Course Name:Complex Analysis MA 205

Course Type:Core(Theory)

Credits:4

Pre-requisites: MA 105 (Calculus) being an informal pre-requisite.

Course Content: Complex numbers and why are they interesting, limits, continuity and differentiability, Cauchy-Riemann equations, harmonic functions, power series, exponential function, logarithmic function, integration, Cauchy's theorem, Cauchy Integral Formula, holomorphic and analytic functions, Cauchy's estimate, Liouville's theorem, entire functions, Fundamental Theorem of Algebra, Morera's theorem, isolated roots theorem, Identity theorem, singularities, Laurent series, Cauchy Residue Theorem, Riemann Removal Singularities Theorem, real integrals and contour integration, Maximum Modulus Theorem.

Conformal mappings were a part of the prescribed syllabus, but could NOT be covered due to time constraints.

Books: Didn't refer to any book in particular, wasn't required to be honest. However, the following books were recommended:

R. V. Churchill and J. W. Brown, Complex variables and applications (7th Edition),
McGraw-Hill (2003),
E. Kreyszig, Advanced engineering mathematics (8th Edition), John Wiley (1999)

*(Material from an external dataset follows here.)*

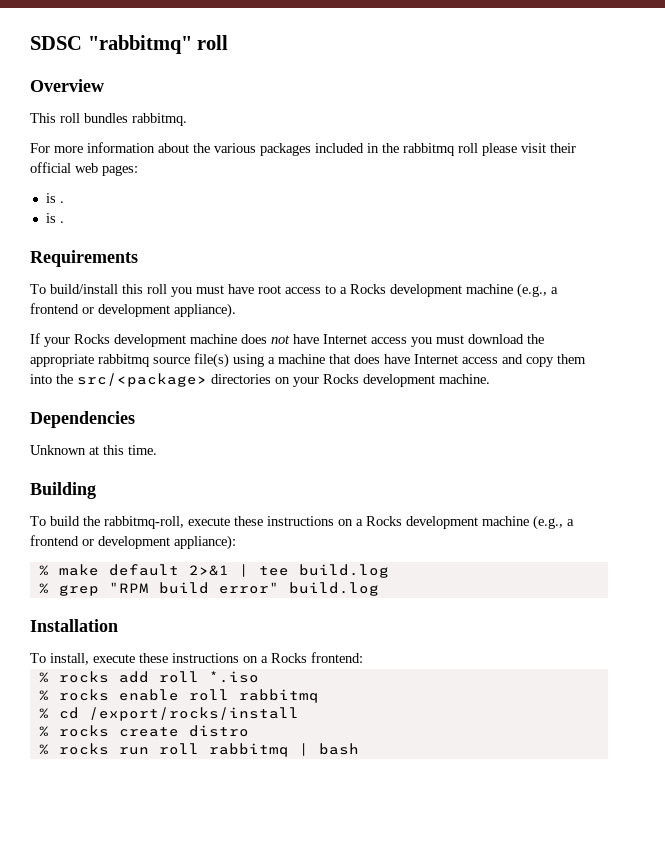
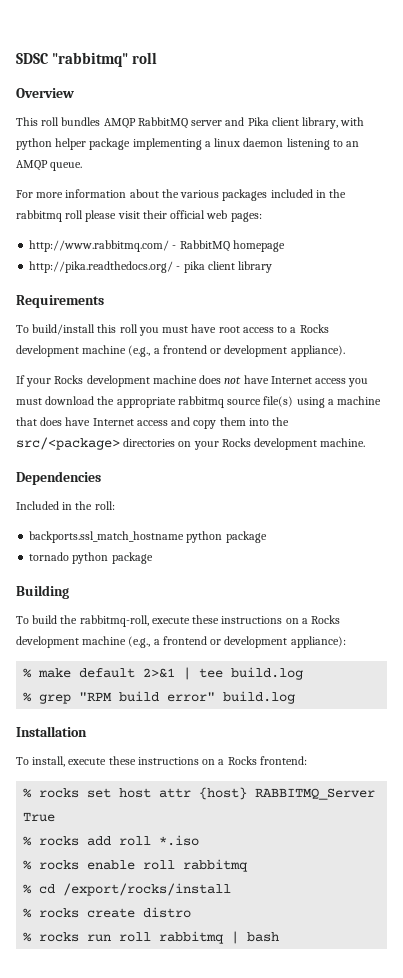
[132,113,187,126] rabbitmq. -> [103,117,365,129] [16,138,360,150] [16,160,83,171] AMQP RabbitMQ server and Pika client library, with python helper package implementing a linux daemon listening to an AMQP queue.
[45,193,64,203] [45,213,64,223] is . // is . -> [29,240,285,252] [29,261,273,273] http://www.rabbitmq.com/ - RabbitMQ homepage // http://pika.readthedocs.org/ - pika client library
[30,445,157,455] Unknown at this time. -> [16,501,115,510] [29,531,267,543] [29,552,153,564] Included in the roll: // backports.ssl_match_hostname python package // tornado python package
(363, 657) none -> [23,787,376,800] [23,812,56,822] // % rocks set host attr {host} RABBITMQ_Server True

Lectures:Most of the time slides were used for teaching, however board was used sometimes to explain things not mentioned in the slides or to explain doubts. The Prof. was encouraging, answered questions effectively and was stimulating. It was fun to sit in the class. The content was also well presented and explanations were clear and effective. 80% attendance was compulsory.

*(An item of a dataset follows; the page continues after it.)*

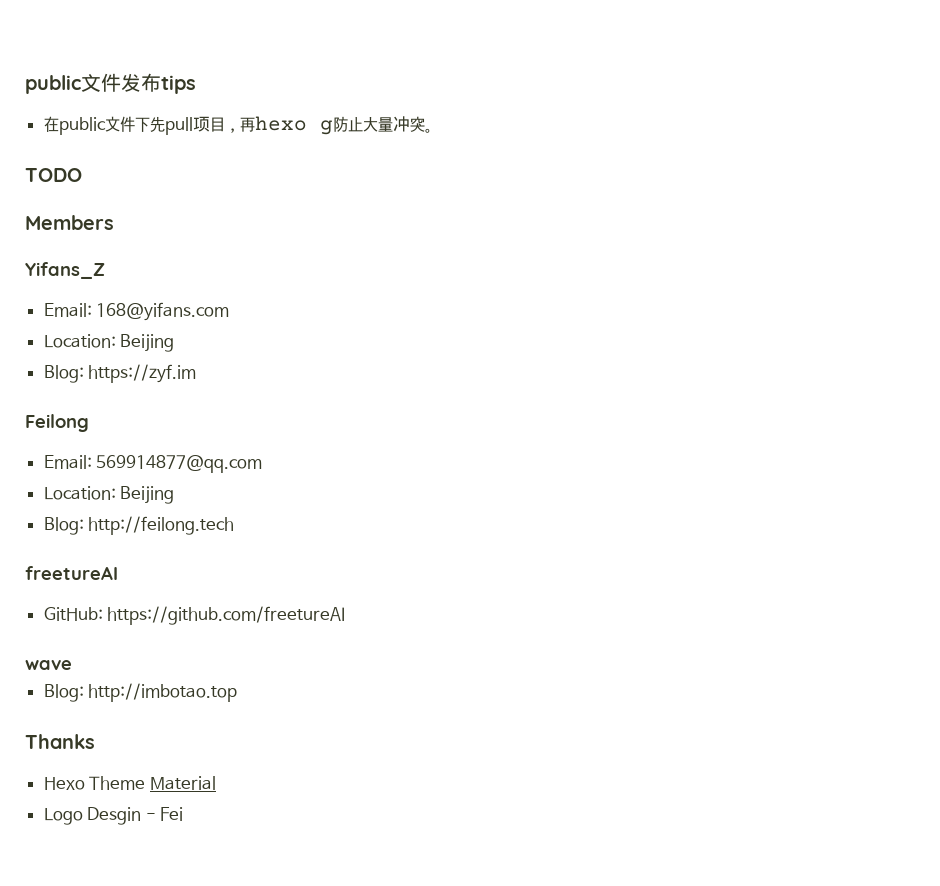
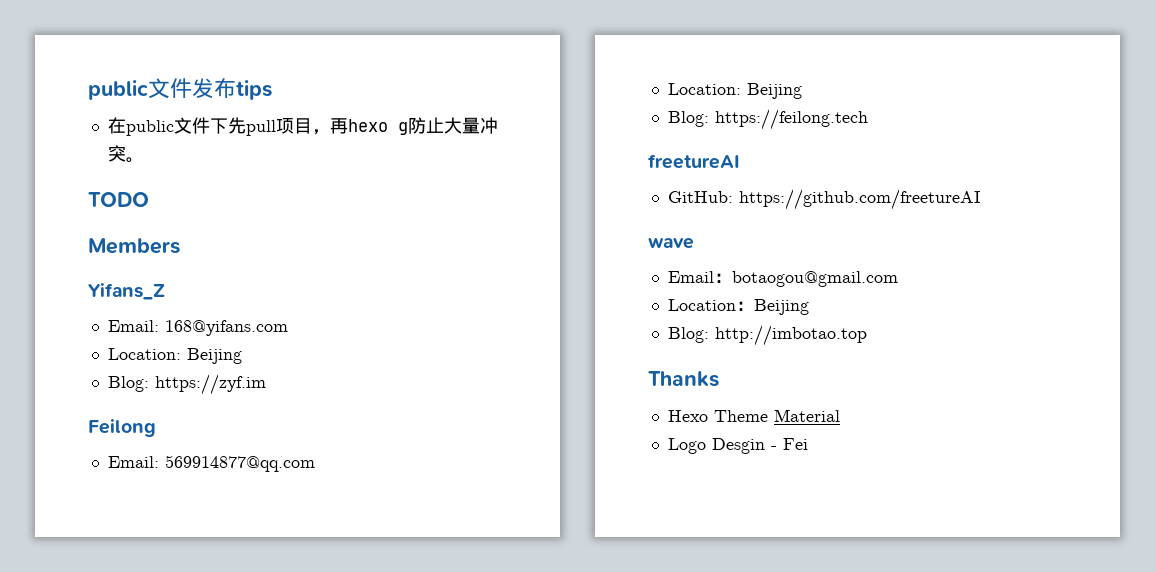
[88,516,235,535] http://feilong.tech -> [714,109,868,130] https://feilong.tech
(72, 665) none -> [667,271,898,287] [667,299,809,315] // Email：botaogou@gmail.com // Location：Beijing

Useful Online Resources:Previous years' lectures available on CDEEP were of use to some students.

Follow-Up Courses:MA 412, a full fledged course in complex analysis (exposure to real analysis might be required before taking up this course). If you have done courses in basic algebra, you might be interested in taking basic number theory courses as well.Complex analysis is widely used in both physics (especially theoretical high energy physics) and electrical engineering (even though it may not seem obvious) and one might find direct applications of it in PH 202 (Waves, Oscillations and Optics), an EP core course in 4th sem. This course should be done sincerely and seriously. One should attend classes and pay strict attention to what the Prof. is explaining, since the pace of this course might be a bit fast, owing to its half-sem duration. There are a lot of theorems and proofs and the lectures are connected with each other, so regular studies are required, otherwise one could find lectures difficult to comprehend. One might want to take summary notes of theorems, proofs and formulae during self study. Making notes in class wasn't required, since slides were well organized. Leaving studies till the last day is NOT recommended. The type of questions to be asked in the quizzes were discussed in the lectures (in some detail actually), so the one who is facing trouble with the overall lecture content, might focus on those questions in particular while preparing for the quizzes.

Assignments:Tutorial sheets were easy to moderate in difficulty, with a lot of questions for general practice of theorems and formulae and some questions involving proofs. 80% attendance was compulsory in the tutorial classes. Grading was on the lenient side and the exams were also easy to moderate in difficulty.  

Exams and Grading:2 Quizzes, of 20% weightage each and a final exam (midsem) of 60% weightage were held.

Pro-tips:One might find tutorials to be long and containing many questions of the same kind. In such a situation, one can plan to attempt some questions before the tutorial classes, some during the tutorial and leave some to attempt before the exams for revision and practice.

Respondent: Himansh Rathore